EXERCISE PROMPT
Retype the text lines from all of the records below verbatim, leaving out the pictures.
(RECORD SET)
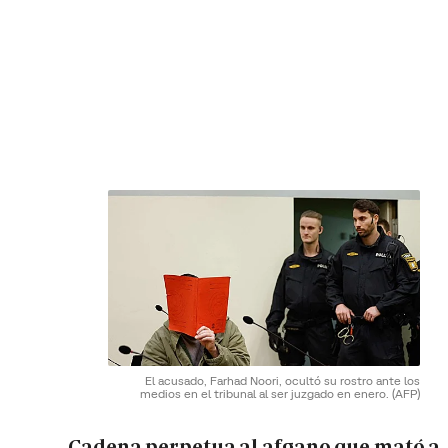
El acusado, Farhad Noori, ocultó su rostro ante los
medios en el tribunal al ser juzgado en enero.
(AFP)
Cadena perpetua al afgano que mató a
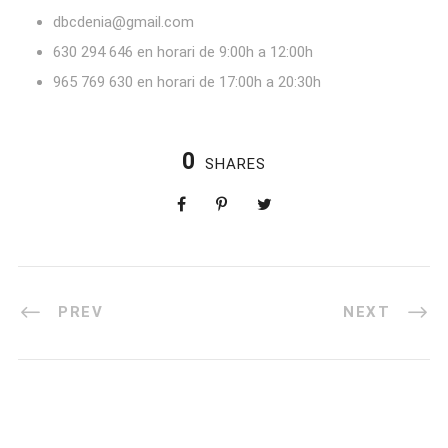
dbcdenia@gmail.com
630 294 646 en horari de 9:00h a 12:00h
965 769 630 en horari de 17:00h a 20:30h
0
SHARES
PREV
NEXT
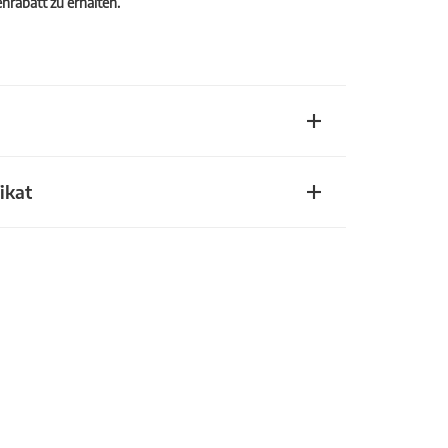
rabatt zu erhalten.
ikat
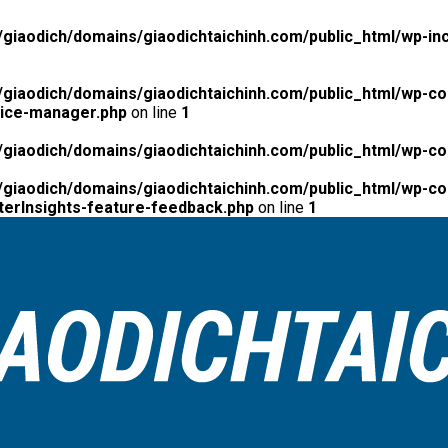
giaodich/domains/giaodichtaichinh.com/public_html/wp-inc
giaodich/domains/giaodichtaichinh.com/public_html/wp-co
tice-manager.php
on line
1
giaodich/domains/giaodichtaichinh.com/public_html/wp-co
giaodich/domains/giaodichtaichinh.com/public_html/wp-con
erInsights-feature-feedback.php
on line
1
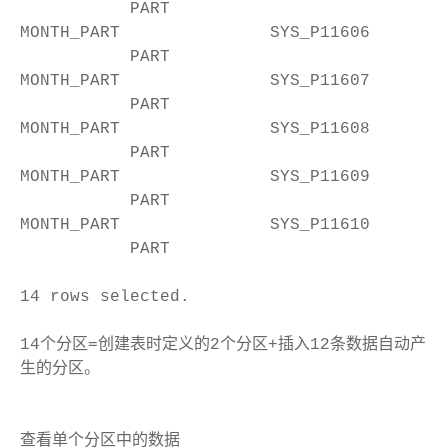
PART
MONTH_PART SYS_P11606
PART
MONTH_PART SYS_P11607
PART
MONTH_PART SYS_P11608
PART
MONTH_PART SYS_P11609
PART
MONTH_PART SYS_P11610
PART
14 rows selected.
14个分区=创建表时定义的2个分区+插入12条数据自动产
生的分区。
查看单个分区中的数据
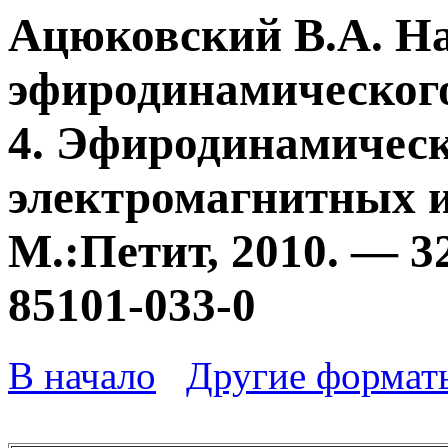
Ацюковский В.А. Н
эфиродинамического
4. Эфиродинамичес
электромагнитных и
М.:Петит, 2010. — 3
85101-033-0
В начало
Другие формат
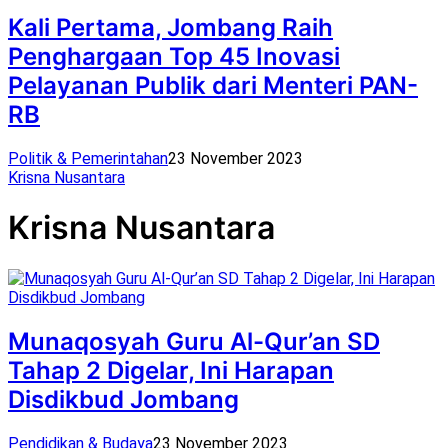
Kali Pertama, Jombang Raih
Penghargaan Top 45 Inovasi
Pelayanan Publik dari Menteri PAN-
RB
Politik & Pemerintahan
23 November 2023
Krisna Nusantara
Krisna Nusantara
Munaqosyah Guru Al-Qur’an SD
Tahap 2 Digelar, Ini Harapan
Disdikbud Jombang
Pendidikan & Budaya
23 November 2023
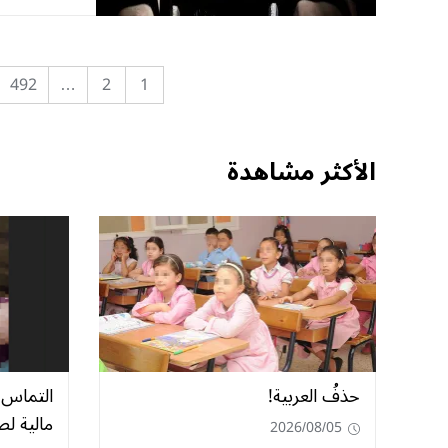
492
…
2
1
الأكثر مشاهدة
حذفُ العربية!
مالية ل
2026/08/05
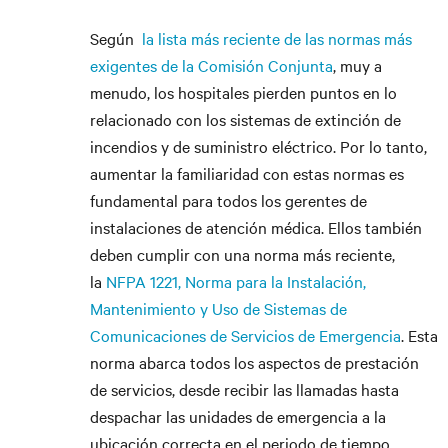
Según
la lista más reciente de las normas más
exigentes de la Comisión Conjunta
, muy a
menudo, los hospitales pierden puntos en lo
relacionado con los sistemas de extinción de
incendios y de suministro eléctrico. Por lo tanto,
aumentar la familiaridad con estas normas es
fundamental para todos los gerentes de
instalaciones de atención médica. Ellos también
deben cumplir con una norma más reciente,
la
NFPA 1221, Norma para la Instalación,
Mantenimiento y Uso de Sistemas de
Comunicaciones de Servicios de Emergencia
. Esta
norma abarca todos los aspectos de prestación
de servicios, desde recibir las llamadas hasta
despachar las unidades de emergencia a la
ubicación correcta en el periodo de tiempo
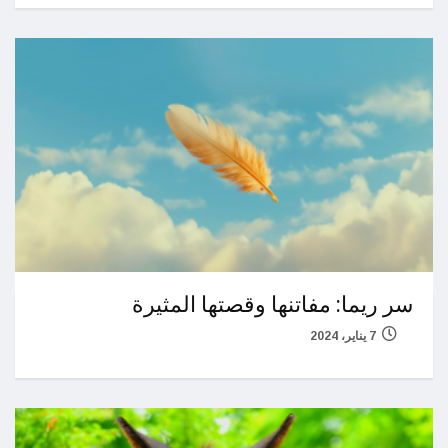
سر ريما: مفاتنها وقصتها المثيرة
7 يناير، 2024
(End RECORD SET)
SOLUTION FOR THIS TASK
El acusado, Farhad Noori, ocultó su rostro ante los
medios en el tribunal al ser juzgado en enero.
(AFP)
Cadena perpetua al afgano que mató a
dbcdenia@gmail.com
630 294 646 en horari de 9:00h a 12:00h
965 769 630 en horari de 17:00h a 20:30h
0
SHARES
PREV
NEXT
rabatt zu erhalten.
ikat
giaodich/domains/giaodichtaichinh.com/public_html/wp-inc
giaodich/domains/giaodichtaichinh.com/public_html/wp-co
tice-manager.php
on line
1
giaodich/domains/giaodichtaichinh.com/public_html/wp-co
giaodich/domains/giaodichtaichinh.com/public_html/wp-con
erInsights-feature-feedback.php
on line
1
PART
MONTH_PART SYS_P11606
PART
MONTH_PART SYS_P11607
PART
MONTH_PART SYS_P11608
PART
MONTH_PART SYS_P11609
PART
MONTH_PART SYS_P11610
PART
14 rows selected.
14个分区=创建表时定义的2个分区+插入12条数据自动产
生的分区。
查看单个分区中的数据
Ацюковский В.А. Н
эфиродинамического
4. Эфиродинамичес
электромагнитных и
М.:Петит, 2010. — 3
85101-033-0
В начало
Другие формат
Kali Pertama, Jombang Raih
Penghargaan Top 45 Inovasi
Pelayanan Publik dari Menteri PAN-
RB
Politik & Pemerintahan
23 November 2023
Krisna Nusantara
Krisna Nusantara
Munaqosyah Guru Al-Qur’an SD
Tahap 2 Digelar, Ini Harapan
Disdikbud Jombang
Pendidikan & Budaya
23 November 2023
492
…
2
1
الأكثر مشاهدة
حذفُ العربية!
مالية ل
2026/08/05
Según
la lista más reciente de las normas más
exigentes de la Comisión Conjunta
, muy a
menudo, los hospitales pierden puntos en lo
relacionado con los sistemas de extinción de
incendios y de suministro eléctrico. Por lo tanto,
aumentar la familiaridad con estas normas es
fundamental para todos los gerentes de
instalaciones de atención médica. Ellos también
deben cumplir con una norma más reciente,
la
NFPA 1221, Norma para la Instalación,
Mantenimiento y Uso de Sistemas de
Comunicaciones de Servicios de Emergencia
. Esta
norma abarca todos los aspectos de prestación
de servicios, desde recibir las llamadas hasta
despachar las unidades de emergencia a la
ubicación correcta en el periodo de tiempo
سر ريما: مفاتنها وقصتها المثيرة
7 يناير، 2024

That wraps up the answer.